Another unbelievable tax on the poor has been held constitutional.  Arizona started a one-time $25 fee for anyone wanting to visit a prisoner.  At first, they claimed the fee was for doing a background check, but later admitted the money went in a prison construction fund.
 
No big deal, you think.  It’s more than that.  People in prison are overwhelmingly poor.  Their families are poor.  Prisoners should be encouraged to keep in contact with their families, especially their kids, in the hope that family units will be kept together and kids will be parented, albeit from prison, and less likely to become “part of the system” themselves.
 
So what do we do?  Encourage visitation?  Reward visitation?
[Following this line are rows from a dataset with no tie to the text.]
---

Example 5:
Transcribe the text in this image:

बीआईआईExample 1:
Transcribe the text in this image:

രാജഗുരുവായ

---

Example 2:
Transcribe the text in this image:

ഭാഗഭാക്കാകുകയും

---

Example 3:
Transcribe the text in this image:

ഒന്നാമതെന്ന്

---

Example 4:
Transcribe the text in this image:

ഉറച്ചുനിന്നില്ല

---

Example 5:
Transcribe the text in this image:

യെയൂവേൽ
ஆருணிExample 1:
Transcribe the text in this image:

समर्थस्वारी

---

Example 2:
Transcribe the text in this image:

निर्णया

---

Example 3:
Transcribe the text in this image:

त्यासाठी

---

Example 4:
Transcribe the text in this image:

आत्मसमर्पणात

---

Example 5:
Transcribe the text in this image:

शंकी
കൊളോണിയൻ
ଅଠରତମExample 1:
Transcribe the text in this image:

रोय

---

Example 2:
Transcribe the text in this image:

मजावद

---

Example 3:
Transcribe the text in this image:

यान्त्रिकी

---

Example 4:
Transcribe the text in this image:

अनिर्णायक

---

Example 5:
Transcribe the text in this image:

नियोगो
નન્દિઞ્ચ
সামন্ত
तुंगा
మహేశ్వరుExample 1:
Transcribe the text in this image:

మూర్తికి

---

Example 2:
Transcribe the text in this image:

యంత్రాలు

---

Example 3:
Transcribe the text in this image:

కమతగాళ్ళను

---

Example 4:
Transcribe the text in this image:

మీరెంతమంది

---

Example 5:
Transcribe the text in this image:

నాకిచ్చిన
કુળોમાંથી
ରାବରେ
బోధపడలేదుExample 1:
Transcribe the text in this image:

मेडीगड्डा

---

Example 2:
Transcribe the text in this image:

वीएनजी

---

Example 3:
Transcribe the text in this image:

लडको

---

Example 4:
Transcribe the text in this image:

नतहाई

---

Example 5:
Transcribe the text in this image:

No.  We charge families (kids included) a fee to see their family member in prison.  No big deal, it’s only $25. 
 
For most of us, $25 is not too much to spend, but most of us just do not understand the situation many live with.  Let’s say a prisoner has a wife and 2 kids.  And a mother.  That’s four people who should be encouraged to visit the prisoner.  The prisoner needs connection with his home, and the family needs to see their family member, especially the kids.  But the state is now saying the family must cough up $100, on top of the expense of driving to the prison, and perhaps getting a motel, to see their family member.  For many, many families, $100 is a tremendous amount of money.  If it dissuades even one family from visiting someone in prison, it is too much.
 
Heck, it would be better policy to pay the prisoner $25 whenever family visits.  It would do more to keep them from being institutionalized than most anything else.  But no, we do just the opposite.  Make it more difficult, even if just a little, to make them less likely to return to prison.
 
And the fee?  It goes to building more prisons, more prisons to hold more people to pay more fees.
As I often write in these posts….unbelievable.